• Leucine's Benefit As A Supplement

      By Anthony Roberts

      Leucine has been the talk of the protein world for awhile now, and we’ve seen numerous leucine-rich supplements hit the market in the past few years. And while it’s undoubtedly important, and seems that the most current research is now swinging the other way, as it has been shown to not produce any additional effects when combined with whey protein, and now a more recent study has taken it a step further and shown that a leucine-rich protein supplement does nothing to improve performance (as long as you’re getting enough protein, otherwise). It would seem to me that total protein requirements, if met, abrogate the need for high quality protein; though I still think that if someone isn’t getting adequate protein, the use of a higher-quality source would likely produce tangible results.

      Leucine, for most athletes and bodybuilders who have their nutrition in order, just isn’t going to produce additional results, no matter how you dress her up.

      Med Sci Sports Exerc. 2011 Jun 16. [Epub ahead of print]
      A Protein-Leucine Supplement Increases BCAA and Nitrogen Turnover but not Performance.

      Nelson AR, Phillips SM, Stellingwerff T, Rezzi S, Bruce SJ, Breton I, Thorimbert A, Guy PA, Clarke J, Broadbent S, Rowlands DS.

      School of Sport and Exercise, Massey University, Wellington, New Zealand; 2Department of Kinesiology, McMaster University, Hamilton, Ontario, Canada; 3Nestle Research Center, Lausanne, Switzerland; 4School of Sport and Exercise Science, Victoria University, Melbourne, Victoria, Australia.



      To determine the effect of post-exercise protein-leucine co-ingestion with carbohydrate-lipid on subsequent high-intensity endurance performance, and to investigate candidate mechanisms using stable isotope methods and metabolomics.
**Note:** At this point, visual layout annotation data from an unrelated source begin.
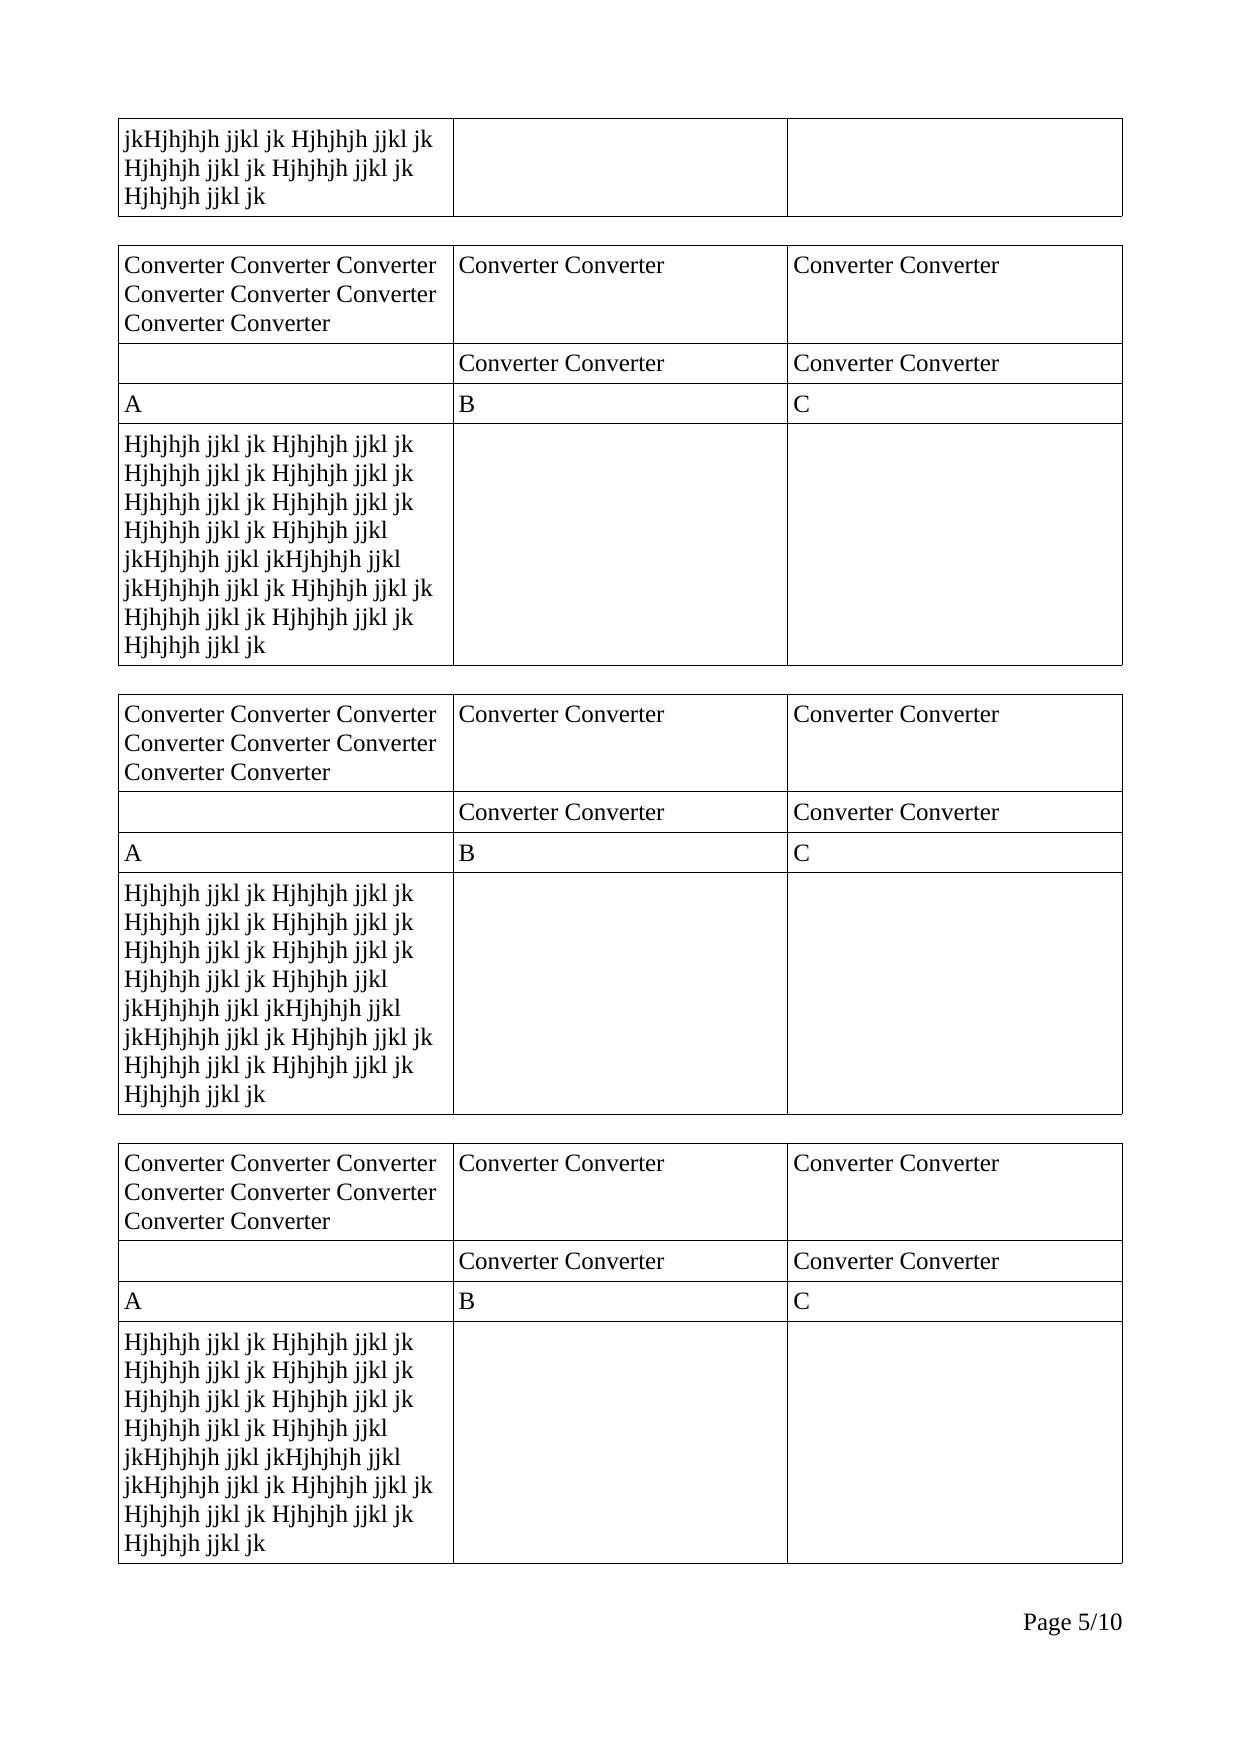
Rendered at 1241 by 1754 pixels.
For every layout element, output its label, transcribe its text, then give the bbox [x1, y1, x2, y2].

table_cell C [788, 1282, 1122, 1321]
table_cell B [454, 1282, 787, 1321]
table_cell A [119, 833, 453, 872]
table_header Converter Converter Converter Converter Converter Converter Converter Converter [119, 1144, 453, 1240]
table_cell Converter Converter [788, 344, 1122, 383]
table_cell A [119, 1282, 453, 1321]
table_cell [454, 873, 787, 1114]
table_cell [788, 424, 1122, 665]
table_cell [788, 119, 1122, 216]
table_cell Converter Converter [788, 1241, 1122, 1281]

      In a double-blind randomized crossover, 12 male cyclists ingested a leucine/protein/carbohydrate/fat supplement (LEUPRO, respectively 7.5/20/89/22 g·h) or isocaloric carbohydrate/fat control (119/22 g·h) 1-3 h post-exercise during a 6-day training block (intense intervals, recovery, repeated-sprint performance rides). Daily protein intake was clamped at 1.9 (LEUPRO) and 1.5 g·kg·d (control). Stable isotope infusions (1-C-leucine and 6,6-H2-glucose), mass-spectrometry based metabolomics, and nitrogen balance methodology were used to determine effects of LEUPRO on whole-body branch-chain amino acid (BCAA) and glucose metabolism, and protein turnover.


      Following exercise, LEUPRO increased BCAAs in plasma (2.6-fold; 90%CL ×/÷1.1) and urine (2.8-fold; ×/÷1.2), and products of BCAA metabolism plasma acylcarnitine C5 (3.0-fold; ×/÷0.9) and urinary leucine (3.6-fold; ×/÷1.3) and β-aminoisobutyrate (3.4-fold; ×/÷1.4), indicating ingesting ∼10 g·leucine·h-1 during recovery exceeds the capacity to metabolise BCAA. Furthermore, LEUPRO increased leucine oxidation (5.6-fold; ×/÷1.1), non-oxidative disposal (4.8-fold; ×/÷1.1), and left leucine balance positive, relative to control. With the exception of day-1 (LEUPRO 17 ± 20 mg N·kg; control -90 ± 44 mg N·kg), subsequent (day 2-5) nitrogen balance was positive for both conditions (LEUPRO 130 ± 110 mg N·kg; control 111 ± 86 mg N·kg). Compared to control feeding, LEUPRO lowered the serum creatine kinase concentration by 21-25% (90%CL ±14%), but the impact on sprint power was trivial (day 4: 0.4% ±1.0%; day 6: -0.3% ±1.0%).


      Post-exercise leucine-protein supplementation saturates BCAA metabolism and attenuates tissue damage, but effects on subsequent intense endurance performance may be inconsequential under conditions of positive daily nitrogen balance.